Media persons in the Indian subcontinent are crying hoarse and are weeping and wailing over the curbs on media freedom and gagging of press freedom in both India and Pakistan. In India, many complain that they dare not question the government lest they lose their jobs and/or are booked for sedition and on other charges, as indeed many have been. In Pakistan, they lament over the arrest and long detention of Mir Shakil ur Rehman, owner of the Jang group of publications, and harassment of media persons. But is their lament justified? I submit it is not, and I wish to give my reasons.
To understand the role which the media should be playing in India and Pakistan we have to first understand the historical context.
Our subcontinent is presently passing through a transitional period in its history, the transition from a feudal agricultural society to a modern industrial society.

§ **INFORMATION PROVIDED**:
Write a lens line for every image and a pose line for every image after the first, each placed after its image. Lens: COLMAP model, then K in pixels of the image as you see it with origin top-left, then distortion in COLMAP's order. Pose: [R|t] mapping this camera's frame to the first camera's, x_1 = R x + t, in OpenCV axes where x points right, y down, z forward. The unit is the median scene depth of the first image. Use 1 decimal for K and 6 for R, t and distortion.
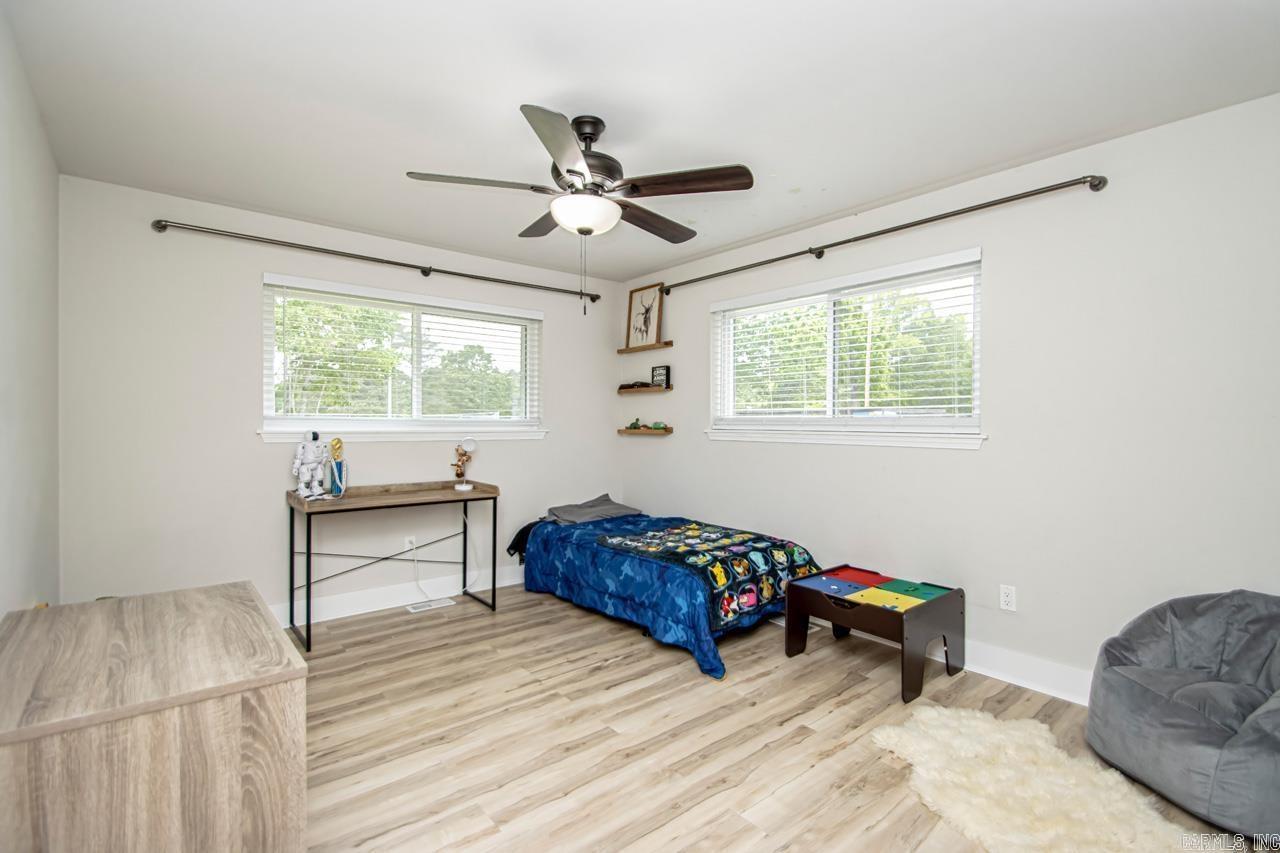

§ **REQUIRED WORK**:
1 – In the passage on media freedom in India and Pakistan, whose arrest and long detention do media persons in Pakistan lament?
2 – Shorten the paragraph of the passage on media freedom that begins "Media persons in the Indian subcontinent" while keeping its main facts.
3 – Continue the passage on media freedom in India and Pakistan from the point where it stops.

§ **TASK-BY-TASK RESULTS**:
1 – Mir Shakil ur Rehman, owner of the Jang group of publications.

2 – Media persons in India and Pakistan loudly protest curbs on press freedom. In India, many say they dare not question the government for fear of losing their jobs or facing sedition and other charges, as many have. In Pakistan, they decry the long detention of Jang group owner Mir Shakil ur Rehman and the harassment of journalists. The author holds that this complaint is unjustified and means to explain why.

3 –
This is a very painful and agonizing period in history. The old feudal society is being uprooted and torn apart, but the new, modern, industrial society has not yet been created. Old values are crumbling, everything is in turmoil. We may recollect the line in Shakespeare’s play Macbeth: “Fair is foul and foul is fair”. What was regarded good earlier, e.g. the caste system, is regarded bad today (at least by the enlightened section of society), and what was regarded bad earlier, e.g. love marriage, is acceptable today (at least to the modern-minded persons).
One is reminded of Firaq Gorakhpuri’s Urdu couplet:
“Har zarre par ek kaifiyat-e-neemshabi hai
Ai saaqi-e- dauraan yeh gunahon ki ghadi hai”
In a marvel of condensation, this sher (couplet) reflects the transitional age. Zarra means particle, kaifiyat means condition, e means of, neem means half, and shab means night. So the first line in the couplet literally means that:
“Every particle is in a condition of half-night”.
Urdu poetry is often to be understood figuratively, not literally. So this line really means that (in the transitional age) everything is in flux, neither night nor day, neither the old order nor the new. Also, in the middle of the night if we get up we are dazed, in a state of mental confusion, and so are people in a transitional age.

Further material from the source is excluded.